The 2024 Wheel Reinvention Jam is in 5 days. September 23-29, 2024. More info

Language design bullshitters

Christoffer Lernö

Inevitably people will ask "what language should I choose for my compiler?".

The answer is really: "you can use any language, so all things being equal, pick one you're good at."

Of course there are caveats:

  1. You want it to go really fast? Then C is better than Python.
  2. Are you making a DSL? Then you probably want to do it in the host language.
  3. Do you want to experiment with some parsing techniques? Then some languages might be a better fit than others

... and so on.

So when someone says something like "C is a bad choice for writing a compiler" as a general statement, you know they are just making it up as they go along.

The C3 compiler is written in C, and there is frankly no other language I could have picked that would have been a substantially better choice. – Sure, writing it in C2 or Odin would certainly have avoided some of C's warts, but the difference would not have been significant. And doing an OO-style C++, or worse, Java, would just have pushed the compiler to slower and more bloated, with no additional benefits other than there are more Java programmers than C programmers.

"Say you are bad at programming without saying you're bad at programming"

So what do you think are the arguments against C?

"C memory management is hard".

My god, if you think your compiler has to have a lot of free and that is the hard part about writing a compiler then you have ABSOLUTELY ZERO business handing out advice on compilers - or programming.

(Memory allocation can be handled in different ways in a compiler, with the simplest way being using arena allocators)

"C doesn't have feature X, so it will be a nightmare writing a compiler for it"

This is the prime argument for people arguing for writing the compiler in Ocaml or some other functional language. "C doesn't have extensive support for pattern matching, how can I use [my preferred technique] without that??? IT'S IMPOSSIBLE AND NO ONE SHOULD TRY IT"

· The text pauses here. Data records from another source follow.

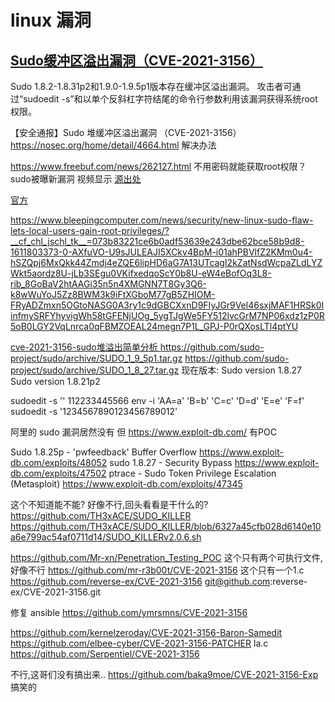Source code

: # linux 漏洞

## [Sudo缓冲区溢出漏洞（CVE-2021-3156）](http://www.nsfocus.net/vulndb/52555)

Sudo 1.8.2-1.8.31p2和1.9.0-1.9.5p1版本存在缓冲区溢出漏洞。
攻击者可通过“sudoedit -s”和以单个反斜杠字符结尾的命令行参数利用该漏洞获得系统root权限。


【安全通报】Sudo 堆缓冲区溢出漏洞 （CVE-2021-3156）
https://nosec.org/home/detail/4664.html
解决办法

https://www.freebuf.com/news/262127.html
不用密码就能获取root权限？sudo被曝新漏洞
视频显示
[源出处](https://blog.qualys.com/vulnerabilities-research/2021/01/26/cve-2021-3156-heap-based-buffer-overflow-in-sudo-baron-samedit)

[官方](https://www.sudo.ws/alerts/unescape_overflow.html)

https://www.bleepingcomputer.com/news/security/new-linux-sudo-flaw-lets-local-users-gain-root-privileges/?__cf_chl_jschl_tk__=073b83221ce6b0adf53639e243dbe62bce58b9d8-1611803373-0-AXfuVO-U9sJULEAJI5XCkv4BpM-i01ahPBVlfZ2KMm0u4-hSZQpj6MxQkk44Zmdj4eZQE6lipHD6aG7A13UTcagI2kZatNsdWcpaZLdLYZWkt5aordz8U-jLb3SEgu0VKifxedqoScY0b8U-eW4eBofOq3L8-rib_8GoBaV2htAAGi35n5n4XMGNN7T8Gy3Q6-k8wWuYoJ5Zz8BWM3k9iFtXGboM77gB5ZHIOM-FRyADZmxn5OGtoNASG0A3ry1c9dGBCXxnD9FIyJGr9Vel46sxjMAF1HRSk0IinfmySRFYhyvigWh58tGFENjUOg_5ygTJgWe5FY512lvcGrM7NP06xdz1zP0R5oB0LGY2VqLnrca0qFBMZOEAL24megn7P1L_GPJ-P0rQXosLTl4ptYU

[cve-2021-3156-sudo堆溢出简单分析 ](https://bbs.pediy.com/thread-265669.htm)
https://github.com/sudo-project/sudo/archive/SUDO_1_9_5p1.tar.gz
https://github.com/sudo-project/sudo/archive/SUDO_1_8_27.tar.gz
现在版本:
Sudo version 1.8.27
Sudo version 1.8.21p2

sudoedit -s '\' 112233445566
env -i 'AA=a\' 'B=b\' 'C=c\' 'D=d\' 'E=e\' 'F=f' sudoedit -s '1234567890123456789012\' 

阿里的 sudo 漏洞居然没有
但 https://www.exploit-db.com/ 有POC

Sudo 1.8.25p - 'pwfeedback' Buffer Overflow
https://www.exploit-db.com/exploits/48052
sudo 1.8.27 - Security Bypass
https://www.exploit-db.com/exploits/47502
ptrace - Sudo Token Privilege Escalation (Metasploit)
https://www.exploit-db.com/exploits/47345

这个不知道能不能? 好像不行,回头看看是干什么的?
https://github.com/TH3xACE/SUDO_KILLER
https://github.com/TH3xACE/SUDO_KILLER/blob/6327a45cfb028d6140e10a6e799ac54af0711d14/SUDO_KILLERv2.0.6.sh

https://github.com/Mr-xn/Penetration_Testing_POC
这个只有两个可执行文件,好像不行
https://github.com/mr-r3b00t/CVE-2021-3156
这个只有一个1.c
https://github.com/reverse-ex/CVE-2021-3156
git@github.com:reverse-ex/CVE-2021-3156.git

修复 ansible
https://github.com/ymrsmns/CVE-2021-3156

https://github.com/kernelzeroday/CVE-2021-3156-Baron-Samedit
https://github.com/elbee-cyber/CVE-2021-3156-PATCHER
la.c
https://github.com/Serpentiel/CVE-2021-3156

不行,这哥们没有搞出来..
https://github.com/baka9moe/CVE-2021-3156-Exp
搞笑的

If you point out that there are plenty of compilers written in C, the argument becomes "yes, but they are old and it's not modern to use C".

A carnival of made up arguments

There is no lack of people who want to give advice on language design. Even language designers that actually know what they talk about struggle to give good advice that are applicable to your particular design if you ask about it. It's just hard.

With that in mind, guess what the quality of advice is from people who just have some theoretical knowledge of compiler and language design? Yes, it is as bad as you might guess.

Also, somewhat unfortunately, the group that has little experience is the ones who tend to have the most time to argue for things. Of course their arguments are made up of what they just happen to think is true and what they read on blogs they liked.

To sum it up

So you want to write a compiler? Get some advice for language design? Well do ask, but just keep in mind that most of what you read is just trash advice made up by people who actually don't know what they talk about. Especially on forums where there aren't many people who actually write compilers. You'll get bad advice in places dedicated to programming language design as well, but your odds of picking up some good advice is better.

And the proof is in the pudding: if you actually look at what compilers are written and what languages they're written in, you at least know what's been proven to be production ready. And do look at compiler performance too, because that will matter if you're serious about the project.

And to me, if I find out that someone is making things up, then clearly other things they say isn't trustworthy either. Language design seems to be one of those things people like to have opinions on because they know the risk of being called out for lying is low.

There are a few things that would help in making a compiler though.

Like ability to do text processing, however this is something that most existing languages will have because most need to interact with other text based protocols.

If you are doing AST manipulation then you will want the ability to manage arbitrary object graphs. But again that's something most languages will have.

Absolutely, I don't know if needed to add that. General purpose languages should all be easy to make languages in.

And while asm isn't exactly the nicest abstraction to write a compiler in, that used to be what a lot of (AST-less) compilers were written in back in the days.